* **Work required**:
Where an entry contains an image, leave the image out; restate everything else exactly.

* **Provided entries**:
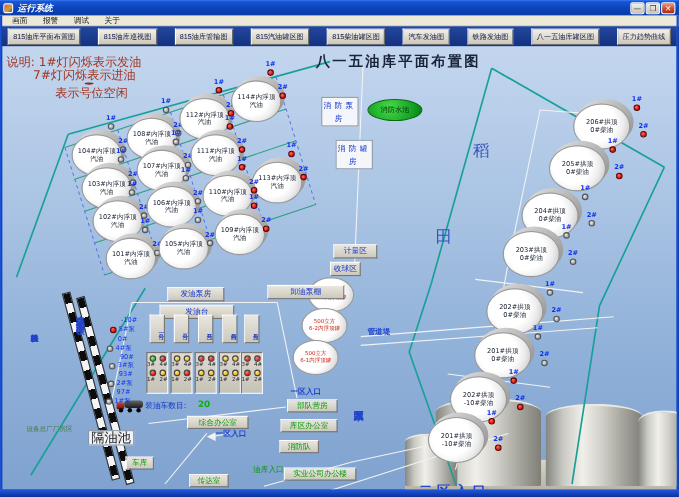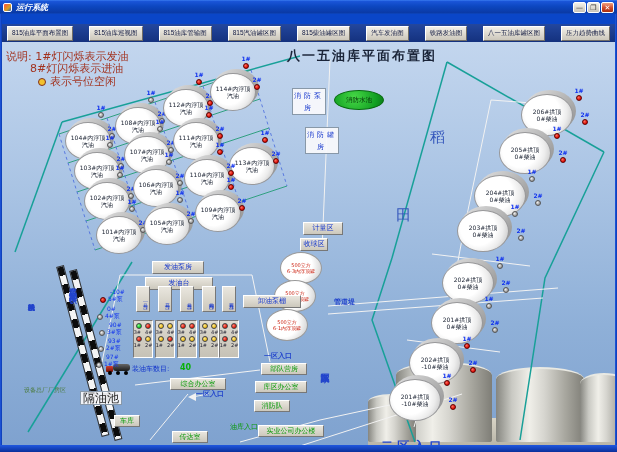--- a/index.html
+++ b/index.html
@@ -148,6 +148,12 @@
     <span class="winbtn">❐</span>
     <span class="winbtn close">✕</span>
   </div>
+  <div id="menubar">
+      <span class="menu-item">画面</span>
+      <span class="menu-item">报警</span>
+      <span class="menu-item">调试</span>
+      <span class="menu-item">关于</span>
+    </div>
   <div id="toolbar">
       <button class="tbtn">815油库平面布置图</button>
       <button class="tbtn">815油库巡视图</button>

* **Written solution**:
--- a/index.html
+++ b/index.html
@@ -148,6 +148,12 @@
     <span class="winbtn">❐</span>
     <span class="winbtn close">✕</span>
   </div>
+  <div id="menubar">
+      <span class="menu-item">画面</span>
+      <span class="menu-item">报警</span>
+      <span class="menu-item">调试</span>
+      <span class="menu-item">关于</span>
+    </div>
   <div id="toolbar">
       <button class="tbtn">815油库平面布置图</button>
       <button class="tbtn">815油库巡视图</button>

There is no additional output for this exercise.